# Goodbye Estelle



## Hallie-Mae (Jul 31, 2008)

My old baby had a stroke a few days ago. Today we decided it's best that she was put to sleep. 
I feel so terrible. She still had life left in her when I put her on the vet's table, she kept trying to walk over and climb into my jacket, but she couldn't because of the stroke... She could only use one side of her body.

Now I feel like we should have had her treated. She could still eat, clean herself, she was just paralyzed on one side but I think treatment could have helped that...

I'm going to bury her first thing tomorrow. The other seven rats will miss her. It's just not the same without her.

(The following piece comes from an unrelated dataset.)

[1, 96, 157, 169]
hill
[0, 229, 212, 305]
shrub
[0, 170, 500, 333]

RIP Estelle, aged only 2 years 1 month and 4 days. My first and favourite ratty. I miss her so much already. 










I love you sweetheart


----------



## K (Feb 14, 2009)

I just lost one of my first too - absolutely killed me. The bit about her trying to climb in your jacket - so sad - they are such warm little beings. I know how you feel


----------



## Hallie-Mae (Jul 31, 2008)

Thank you ): It is really hard, I miss her so, so much.


----------



## begoodtoanimals (Dec 6, 2007)

Try not to second-guess yourself. You did the best you could at the time. There was a reason for this decision. With all the animals I had to put down, i did the same thing but when you get over the grief you can see why you made the decision and know that you did the right thing.
It is so much easier when you don't have to help them die and they go at their own time.


----------



## ratastic (Jul 1, 2007)

She was so beautiful. It's so hard to lose your first.


----------



## Stace87 (Jun 24, 2008)

Sorry to hear about Estelle 

*prods Hallie-Mae* Haven't spotted you around in a loooooooong time.


----------